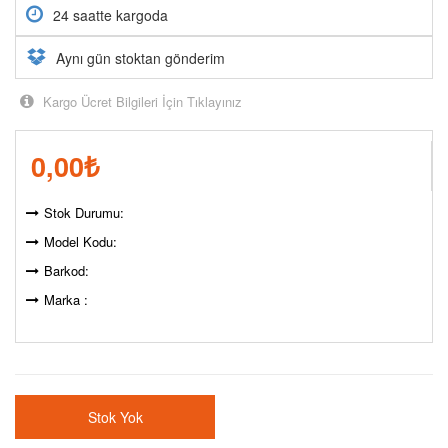
24 saatte kargoda
Aynı gün stoktan gönderim
Kargo Ücret Bilgileri İçin Tıklayınız
0,00
₺
Stok Durumu:
Model Kodu:
Barkod:
Marka :
Stok Yok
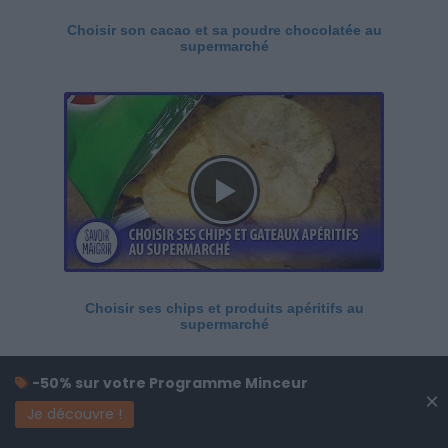
Choisir son cacao et sa poudre chocolatée au
supermarché
Choisir ses chips et produits apéritifs au
supermarché
-50% sur votre Programme Minceur
×
Je découvre !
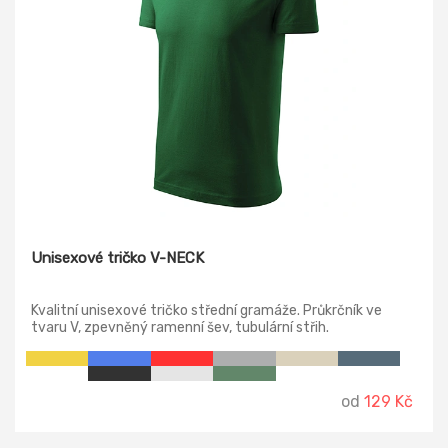
Unisexové tričko V-NECK
Kvalitní unisexové tričko střední gramáže. Průkrčník ve
tvaru V, zpevněný ramenní šev, tubulární střih.
od
129 Kč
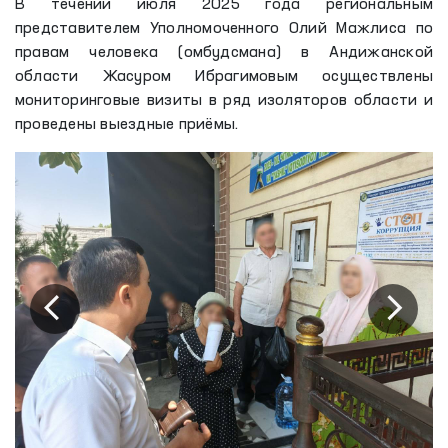
В течении июля 2025 года региональным
представителем Уполномоченного Олий Мажлиса по
правам человека (омбудсмана) в Андижанской
области Жасуром Ибрагимовым осуществлены
мониторинговые визиты в ряд изоляторов области и
проведены выездные приёмы.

——————

◆ **EXERCISE DIRECTIONS**:
Reproduce the text of all four entries with each occurrence of "supermarché" changed to "hypermarché" and every other line left as it is. Leave the pictures out.

◆ **SOLUTION FOR THIS PROBLEM**:
24 saatte kargoda
Aynı gün stoktan gönderim
Kargo Ücret Bilgileri İçin Tıklayınız
0,00
₺
Stok Durumu:
Model Kodu:
Barkod:
Marka :
Stok Yok
Choisir son cacao et sa poudre chocolatée au
hypermarché
Choisir ses chips et produits apéritifs au
hypermarché
-50% sur votre Programme Minceur
×
Je découvre !
Unisexové tričko V-NECK
Kvalitní unisexové tričko střední gramáže. Průkrčník ve
tvaru V, zpevněný ramenní šev, tubulární střih.
od
129 Kč
В течении июля 2025 года региональным
представителем Уполномоченного Олий Мажлиса по
правам человека (омбудсмана) в Андижанской
области Жасуром Ибрагимовым осуществлены
мониторинговые визиты в ряд изоляторов области и
проведены выездные приёмы.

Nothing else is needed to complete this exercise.